13.11.2004 Artikelansicht
Ausschnitt Zeitungsausschnitt
Drucken Drucken

 

Wenn das Lachen wiedergefunden wird

Die STEMWEDER ZEITUNG stellt in zwei Teilen das heilpädagogische Kinderhaus vor

Von Felix Quebbemann
Stemwede (WB). Auf dem Innenhof herrscht reger Betrieb. Viele Kinder laufen und springen herum, lachen und spielen miteinander. Es ist ein Bild, wie man es eigentlich jeden Tag zum Beispiel auf dem Schulhof sehen kann.
Ein runder Kerzenständer, der ganztägig und ganzjährig in der räumlichen Mitte des heilpädagogischen Kinderhauses steht, ist das Symbol der Stemweder Einrichtung.

Doch dies ist kein Schulhof. Die Jungen und Mädchen wohnen im heilpädagogischen Kinderhaus in Dielingen. Viele der Kinder, die hier zuhause sind, haben vorher Probleme in ihren Familien, Pflegefamilien oder anderen Heimen gehabt. Viele Stationen mussten durchlaufen werden, damit sie im Stemweder Kinderhaus ihr Lachen und ihre Freude wiederfinden konnten.
Auch ein 13-jähriger Junge ist mittendrin im Getümmel. Frank (Name von der Red. geändert) ist seit zwei Jahren in Dielingen und kam von einem Kinderhaus in Bonn nach Stemwede. Wegen »Stress mit der Pflegefamilie« ist er in ein solches Heim gekommen.

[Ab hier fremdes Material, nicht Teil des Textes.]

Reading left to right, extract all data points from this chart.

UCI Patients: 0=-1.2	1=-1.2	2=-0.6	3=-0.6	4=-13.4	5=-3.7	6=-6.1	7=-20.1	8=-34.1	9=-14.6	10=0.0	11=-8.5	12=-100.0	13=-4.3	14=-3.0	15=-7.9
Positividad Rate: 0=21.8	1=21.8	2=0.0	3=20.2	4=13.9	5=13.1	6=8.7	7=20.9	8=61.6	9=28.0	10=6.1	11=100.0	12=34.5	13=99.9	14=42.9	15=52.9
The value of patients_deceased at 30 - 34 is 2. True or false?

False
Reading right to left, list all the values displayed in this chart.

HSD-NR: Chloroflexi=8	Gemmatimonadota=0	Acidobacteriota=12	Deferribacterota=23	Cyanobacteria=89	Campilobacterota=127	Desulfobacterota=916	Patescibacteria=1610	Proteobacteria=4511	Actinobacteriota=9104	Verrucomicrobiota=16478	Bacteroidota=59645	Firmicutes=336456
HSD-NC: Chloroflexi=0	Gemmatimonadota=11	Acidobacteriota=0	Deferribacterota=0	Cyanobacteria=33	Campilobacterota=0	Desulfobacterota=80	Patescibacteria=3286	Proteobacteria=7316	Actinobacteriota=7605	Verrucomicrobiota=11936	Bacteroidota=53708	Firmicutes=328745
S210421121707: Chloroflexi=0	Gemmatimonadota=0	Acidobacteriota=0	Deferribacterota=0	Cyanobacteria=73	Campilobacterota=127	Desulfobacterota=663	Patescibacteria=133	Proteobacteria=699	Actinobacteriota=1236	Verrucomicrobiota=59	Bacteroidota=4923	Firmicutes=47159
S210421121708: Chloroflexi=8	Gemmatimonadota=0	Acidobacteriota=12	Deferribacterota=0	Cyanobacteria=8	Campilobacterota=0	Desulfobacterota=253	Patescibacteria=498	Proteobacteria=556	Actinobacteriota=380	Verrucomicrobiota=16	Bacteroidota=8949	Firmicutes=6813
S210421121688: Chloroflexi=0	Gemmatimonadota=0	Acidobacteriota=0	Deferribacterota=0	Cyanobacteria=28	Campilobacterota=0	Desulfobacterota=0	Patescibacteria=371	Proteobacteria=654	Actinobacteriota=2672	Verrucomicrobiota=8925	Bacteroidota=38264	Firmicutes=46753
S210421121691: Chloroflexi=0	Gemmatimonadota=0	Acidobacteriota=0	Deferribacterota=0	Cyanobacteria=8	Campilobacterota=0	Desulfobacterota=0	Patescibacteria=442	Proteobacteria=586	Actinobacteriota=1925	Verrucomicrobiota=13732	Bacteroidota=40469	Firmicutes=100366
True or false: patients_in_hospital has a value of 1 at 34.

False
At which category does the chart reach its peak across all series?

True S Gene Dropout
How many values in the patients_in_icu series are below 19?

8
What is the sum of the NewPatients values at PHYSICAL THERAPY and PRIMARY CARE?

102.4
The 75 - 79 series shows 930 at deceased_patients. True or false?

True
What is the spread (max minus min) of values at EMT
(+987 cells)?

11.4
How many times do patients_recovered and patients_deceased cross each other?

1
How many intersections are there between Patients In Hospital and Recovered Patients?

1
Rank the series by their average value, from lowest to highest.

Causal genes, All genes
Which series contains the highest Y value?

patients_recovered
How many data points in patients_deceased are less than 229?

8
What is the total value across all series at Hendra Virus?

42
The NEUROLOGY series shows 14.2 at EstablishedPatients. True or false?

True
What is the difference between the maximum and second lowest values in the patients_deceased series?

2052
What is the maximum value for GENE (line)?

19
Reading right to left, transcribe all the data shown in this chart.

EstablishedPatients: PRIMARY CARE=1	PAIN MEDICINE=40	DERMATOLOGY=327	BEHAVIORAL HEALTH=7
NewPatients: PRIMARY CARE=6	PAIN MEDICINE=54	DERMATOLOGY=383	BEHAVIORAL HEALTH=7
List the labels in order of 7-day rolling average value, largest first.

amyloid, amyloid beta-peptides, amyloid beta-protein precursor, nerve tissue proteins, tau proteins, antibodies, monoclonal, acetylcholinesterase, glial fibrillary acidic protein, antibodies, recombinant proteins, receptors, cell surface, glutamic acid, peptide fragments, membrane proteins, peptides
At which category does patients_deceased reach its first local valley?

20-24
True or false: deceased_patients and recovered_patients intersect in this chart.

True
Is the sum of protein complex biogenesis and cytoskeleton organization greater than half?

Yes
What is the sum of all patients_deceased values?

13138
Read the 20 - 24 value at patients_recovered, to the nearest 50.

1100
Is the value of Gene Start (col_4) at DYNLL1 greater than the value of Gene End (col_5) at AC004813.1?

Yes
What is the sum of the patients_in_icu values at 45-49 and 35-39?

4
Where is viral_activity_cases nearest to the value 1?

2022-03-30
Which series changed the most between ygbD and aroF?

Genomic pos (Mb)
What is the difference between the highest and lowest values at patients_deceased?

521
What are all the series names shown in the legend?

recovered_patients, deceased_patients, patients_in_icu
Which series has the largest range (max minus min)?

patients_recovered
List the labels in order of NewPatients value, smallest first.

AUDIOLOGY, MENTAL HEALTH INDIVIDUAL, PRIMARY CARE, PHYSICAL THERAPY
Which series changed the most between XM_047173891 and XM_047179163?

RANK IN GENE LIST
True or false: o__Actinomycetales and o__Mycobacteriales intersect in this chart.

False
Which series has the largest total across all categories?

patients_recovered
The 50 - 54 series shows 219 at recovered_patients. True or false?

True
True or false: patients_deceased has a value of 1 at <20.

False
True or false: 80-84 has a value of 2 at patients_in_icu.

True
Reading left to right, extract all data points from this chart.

In Dielingen nun scheint er sich endlich wohl zu fühlen. »Wenn ich nicht gerade Fußball spiele, bin ich sehr oft in meinem Zimmer und höre Musik«. Der 13-jährige fährt aber auch sehr gerne ins Dorf zu seinen Freunden.
Er schlendert ins Haus. In dem großen Raum steht ein Kicker-Automat, in der linken Ecke ein Schreibtisch -Êdas Büro für die Pädagogen und Erzieher. Dieses sei deswegen so offen gestaltet, weil sich im gleichen Raum die Kinder der heilpädagogischen Fördergruppe aufhalten, erklärt Frank. »Diese darf man nicht aus den Augen lassen, sonst passiert hier zu viel. Die Kinder sind nicht so, wie sie sein möchten«, so der 13-Jährige.
Insgesamt gibt es vier heilpädagogische Kinderhäuser in Stemwede - zwei in Arrenkamp und jeweils eines in Dielingen und Haldem. Hinzu kommt die Lebensgemeinschaft Jugendwohngruppe in Haldem. Insgesamt wohnen zurzeit 54 Kinder in den Einrichtungen, deren Träger Lothar Pannen ist. Er gründete die heilpädagogischen Einrichtungen im Jahr 1995. »Ziel ist es, die Kinder zu verstehen; die seelischen und psychischen Behinderungen und Auffälligkeiten therapeutisch zu begleiten, sie zu verstehen und zu verändern«, erklärt Pannen.
In den heilpädagogischen Kinderhäusern werden Jungen und Mädchen aufgenommen, die als verhaltensauffällig bezeichnet werden. Kinder, die durch Probleme in ihrem Herkunftsmilieu vielfältige und gravierende Entwicklungsbeziehungsstörungen erlitten haben. »Kinder, die keiner mehr haben will«, so Pannen.
Der Leiter der Einrichtung erklärt ausdrücklich: »Die Jungen und Mädchen müssen sich für unsere Einrichtung entscheiden.« Das Kinderhaus soll ein Ort werden, an dem sie Zuflucht finden und wissen, dass sie immer wieder zurück kommen können. Das, so der Leiter weiter, setzt natürlich auch großen persönlichen Einsatz der 53 Mitarbeiter voraus. Doch auch bei den Mitarbeitern ist wichtig, dass sie nicht »stumpf« ihre Arbeit verrichten. Wichtig sei, dass sie ein regelmäßiges Hobby haben und so einen Ausgleich zu ihrer Arbeit finden.
Wieder im Kinderhaus Dielingen, wo 15 Jungen und Mädchen in drei Gruppen wohnen, ist Frank nach oben in sein Zimmer gegangen. Es fällt auf, dass dort kein Fernseher steht. »Fernsehen ist eine Gemeinschaftssache«, erklärt er den einfachen Grund. Außerdem: »Wenn einer einen Fernseher auf dem Zimmer hat, will ja jeder einen haben.«
Ist doch logisch. Im Wohnraum steht schließlich besagte »Flimmerkiste«. Direkt nebenan ist die Küche. Der Küchendienst ist eingeteilt. Eine Gruppe kocht für das ganze Haus. Am Wochenende ist dann aber jeder für sich verantwortlich dafür, dass der Magen nicht knurrt.
Der 13-jährige Frank fühlt sich wohl in Dielingen. Man habe hier schon eine Menge Spaß, unter anderem bei Geburtstagsfeiern. Unübersehbar ist auch, dass sich die Jungen und Mädchen mit Weihnachtsschmuck an den Wänden schon auf das Fest der Feste vorbereiten. Dann rückt die große Kinderhaus-Familie noch enger zusammen (zweiter Teil folgt).